Start of EXERCISE DATA
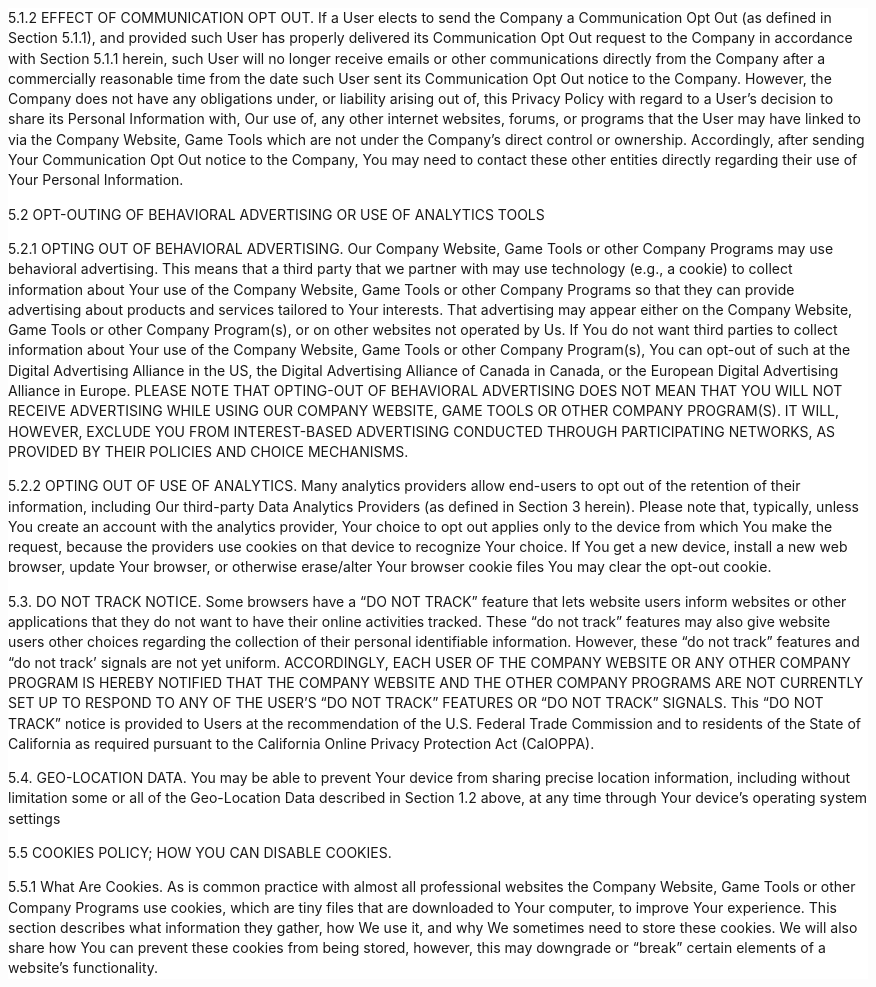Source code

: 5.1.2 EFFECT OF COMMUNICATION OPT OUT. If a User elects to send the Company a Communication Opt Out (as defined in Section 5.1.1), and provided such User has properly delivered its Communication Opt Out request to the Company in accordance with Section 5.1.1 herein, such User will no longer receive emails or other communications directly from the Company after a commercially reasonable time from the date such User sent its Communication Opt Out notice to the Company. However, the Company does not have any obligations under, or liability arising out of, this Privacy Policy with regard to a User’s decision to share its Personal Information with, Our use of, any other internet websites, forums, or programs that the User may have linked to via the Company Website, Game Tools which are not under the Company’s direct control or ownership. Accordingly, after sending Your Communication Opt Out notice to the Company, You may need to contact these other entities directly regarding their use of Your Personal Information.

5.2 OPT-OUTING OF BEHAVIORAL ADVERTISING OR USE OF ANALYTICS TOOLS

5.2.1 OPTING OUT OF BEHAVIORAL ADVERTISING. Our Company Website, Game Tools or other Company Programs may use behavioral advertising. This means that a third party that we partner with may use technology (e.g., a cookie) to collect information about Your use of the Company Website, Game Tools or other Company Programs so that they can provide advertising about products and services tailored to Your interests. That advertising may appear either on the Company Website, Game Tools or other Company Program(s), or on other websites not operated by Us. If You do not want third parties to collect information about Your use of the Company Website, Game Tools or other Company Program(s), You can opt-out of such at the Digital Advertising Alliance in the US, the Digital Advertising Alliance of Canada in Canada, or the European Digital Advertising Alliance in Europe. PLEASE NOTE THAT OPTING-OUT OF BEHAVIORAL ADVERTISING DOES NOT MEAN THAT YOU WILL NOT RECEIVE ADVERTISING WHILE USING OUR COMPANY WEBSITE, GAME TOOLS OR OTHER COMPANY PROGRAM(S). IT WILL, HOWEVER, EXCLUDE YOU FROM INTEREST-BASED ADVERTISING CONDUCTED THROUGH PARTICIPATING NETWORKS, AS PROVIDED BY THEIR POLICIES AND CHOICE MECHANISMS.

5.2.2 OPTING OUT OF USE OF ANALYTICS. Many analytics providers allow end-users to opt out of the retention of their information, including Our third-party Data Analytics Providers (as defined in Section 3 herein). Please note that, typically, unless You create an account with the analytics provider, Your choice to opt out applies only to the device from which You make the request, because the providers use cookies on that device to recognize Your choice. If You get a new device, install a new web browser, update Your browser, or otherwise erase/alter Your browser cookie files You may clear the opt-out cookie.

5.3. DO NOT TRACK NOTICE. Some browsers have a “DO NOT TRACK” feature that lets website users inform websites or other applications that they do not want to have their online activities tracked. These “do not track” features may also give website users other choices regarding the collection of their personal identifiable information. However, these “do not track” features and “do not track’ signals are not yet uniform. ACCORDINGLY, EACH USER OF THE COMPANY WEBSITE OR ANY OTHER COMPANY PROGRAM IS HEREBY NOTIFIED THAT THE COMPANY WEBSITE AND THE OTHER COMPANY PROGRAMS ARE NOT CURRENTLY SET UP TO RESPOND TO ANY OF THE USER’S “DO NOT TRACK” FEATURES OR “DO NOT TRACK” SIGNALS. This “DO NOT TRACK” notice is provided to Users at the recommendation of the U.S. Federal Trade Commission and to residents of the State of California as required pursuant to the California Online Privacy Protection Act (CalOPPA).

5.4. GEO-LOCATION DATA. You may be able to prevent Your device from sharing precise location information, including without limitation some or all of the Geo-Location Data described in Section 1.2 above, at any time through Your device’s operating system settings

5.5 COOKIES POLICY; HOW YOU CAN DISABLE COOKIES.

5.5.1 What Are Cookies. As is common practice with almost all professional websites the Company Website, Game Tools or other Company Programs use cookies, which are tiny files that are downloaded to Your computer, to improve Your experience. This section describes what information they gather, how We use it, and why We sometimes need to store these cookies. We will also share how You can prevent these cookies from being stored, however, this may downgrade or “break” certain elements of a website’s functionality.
End of EXERCISE DATA
Start of EXERCISE DATA
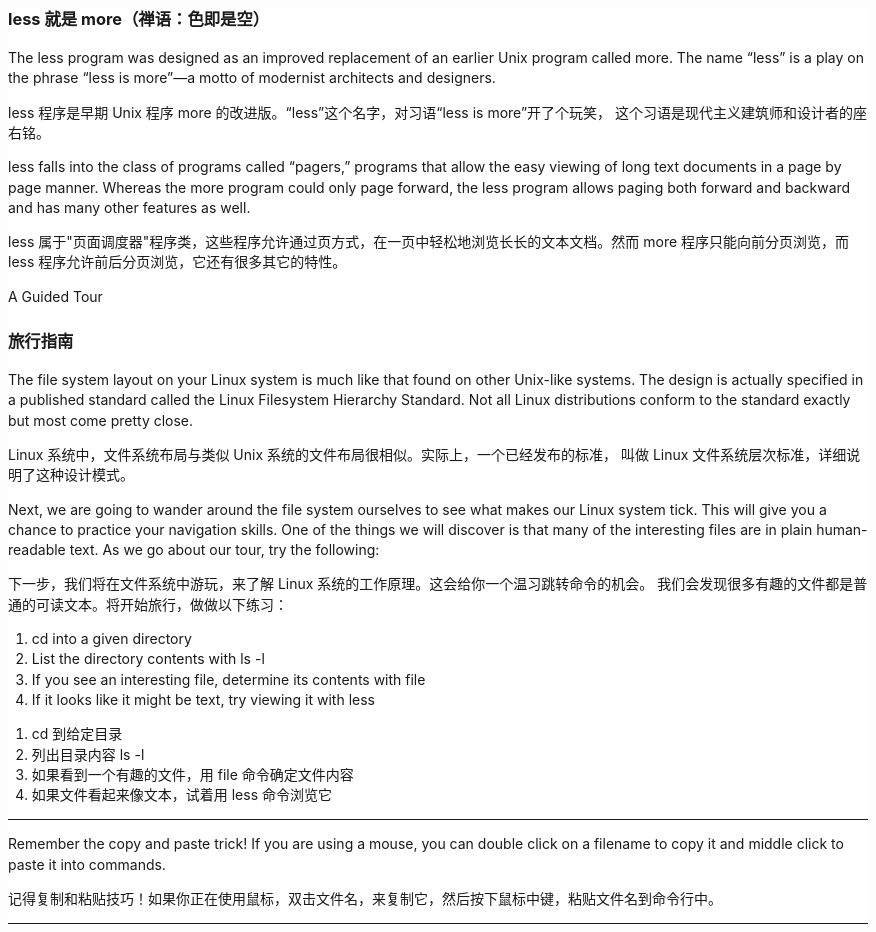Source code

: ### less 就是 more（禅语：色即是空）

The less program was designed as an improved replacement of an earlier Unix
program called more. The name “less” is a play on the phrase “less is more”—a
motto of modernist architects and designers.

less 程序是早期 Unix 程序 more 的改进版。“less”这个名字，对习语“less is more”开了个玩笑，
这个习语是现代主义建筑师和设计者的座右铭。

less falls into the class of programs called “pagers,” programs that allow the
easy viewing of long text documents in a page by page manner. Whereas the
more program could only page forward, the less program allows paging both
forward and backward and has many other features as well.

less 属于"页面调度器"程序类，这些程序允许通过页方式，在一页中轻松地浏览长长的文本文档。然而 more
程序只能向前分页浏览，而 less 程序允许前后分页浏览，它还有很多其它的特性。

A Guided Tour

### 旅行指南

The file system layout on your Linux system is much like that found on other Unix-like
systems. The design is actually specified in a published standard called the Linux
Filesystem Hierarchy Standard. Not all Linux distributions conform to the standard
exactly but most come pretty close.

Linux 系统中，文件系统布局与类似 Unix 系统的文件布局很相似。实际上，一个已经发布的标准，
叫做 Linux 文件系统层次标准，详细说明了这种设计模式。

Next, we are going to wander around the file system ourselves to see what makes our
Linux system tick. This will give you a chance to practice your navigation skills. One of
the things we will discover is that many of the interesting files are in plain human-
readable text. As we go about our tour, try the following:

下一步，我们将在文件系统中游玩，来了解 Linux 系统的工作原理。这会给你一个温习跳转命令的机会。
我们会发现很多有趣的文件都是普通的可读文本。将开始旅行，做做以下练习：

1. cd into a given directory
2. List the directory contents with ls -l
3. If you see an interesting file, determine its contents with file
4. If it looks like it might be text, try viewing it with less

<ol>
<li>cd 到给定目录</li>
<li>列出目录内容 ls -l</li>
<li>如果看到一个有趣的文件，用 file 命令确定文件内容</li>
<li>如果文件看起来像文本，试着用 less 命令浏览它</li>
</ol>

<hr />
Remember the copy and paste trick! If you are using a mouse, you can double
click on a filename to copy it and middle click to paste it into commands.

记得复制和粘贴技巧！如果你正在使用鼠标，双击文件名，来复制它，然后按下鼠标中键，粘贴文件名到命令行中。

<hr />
End of EXERCISE DATA
Start of EXERCISE DATA
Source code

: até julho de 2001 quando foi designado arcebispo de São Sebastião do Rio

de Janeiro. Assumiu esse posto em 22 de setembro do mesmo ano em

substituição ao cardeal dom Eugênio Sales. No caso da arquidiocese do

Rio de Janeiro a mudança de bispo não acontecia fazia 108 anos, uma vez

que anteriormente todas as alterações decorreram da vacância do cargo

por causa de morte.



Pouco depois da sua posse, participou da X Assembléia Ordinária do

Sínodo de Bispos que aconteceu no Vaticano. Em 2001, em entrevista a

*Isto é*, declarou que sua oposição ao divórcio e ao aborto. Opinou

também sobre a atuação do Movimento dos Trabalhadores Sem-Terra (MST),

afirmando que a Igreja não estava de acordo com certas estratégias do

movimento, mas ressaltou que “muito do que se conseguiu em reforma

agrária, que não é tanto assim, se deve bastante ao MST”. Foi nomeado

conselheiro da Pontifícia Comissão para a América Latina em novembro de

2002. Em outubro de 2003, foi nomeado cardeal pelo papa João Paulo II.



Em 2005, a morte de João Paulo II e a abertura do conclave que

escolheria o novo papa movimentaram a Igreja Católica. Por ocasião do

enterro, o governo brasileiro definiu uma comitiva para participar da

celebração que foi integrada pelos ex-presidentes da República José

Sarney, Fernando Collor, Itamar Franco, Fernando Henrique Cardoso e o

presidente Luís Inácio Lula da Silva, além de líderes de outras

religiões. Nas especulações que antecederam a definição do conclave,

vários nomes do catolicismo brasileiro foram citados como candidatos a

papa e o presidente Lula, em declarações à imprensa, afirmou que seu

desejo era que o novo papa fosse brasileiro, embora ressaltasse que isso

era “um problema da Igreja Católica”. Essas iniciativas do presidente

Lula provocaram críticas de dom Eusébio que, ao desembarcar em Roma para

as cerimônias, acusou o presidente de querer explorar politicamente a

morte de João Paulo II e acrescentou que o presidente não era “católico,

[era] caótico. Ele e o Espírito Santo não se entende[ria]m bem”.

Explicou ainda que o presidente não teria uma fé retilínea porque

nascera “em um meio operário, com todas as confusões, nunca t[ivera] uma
End of EXERCISE DATA
* TASK DETAILS:
Reproduce only the lines above spanning from the line containing "the things we" through the line containing "click on a filename", word for word.

* RESULT FOR THIS TASK:
the things we will discover is that many of the interesting files are in plain human-
readable text. As we go about our tour, try the following:

下一步，我们将在文件系统中游玩，来了解 Linux 系统的工作原理。这会给你一个温习跳转命令的机会。
我们会发现很多有趣的文件都是普通的可读文本。将开始旅行，做做以下练习：

1. cd into a given directory
2. List the directory contents with ls -l
3. If you see an interesting file, determine its contents with file
4. If it looks like it might be text, try viewing it with less

<ol>
<li>cd 到给定目录</li>
<li>列出目录内容 ls -l</li>
<li>如果看到一个有趣的文件，用 file 命令确定文件内容</li>
<li>如果文件看起来像文本，试着用 less 命令浏览它</li>
</ol>

<hr />
Remember the copy and paste trick! If you are using a mouse, you can double
click on a filename to copy it and middle click to paste it into commands.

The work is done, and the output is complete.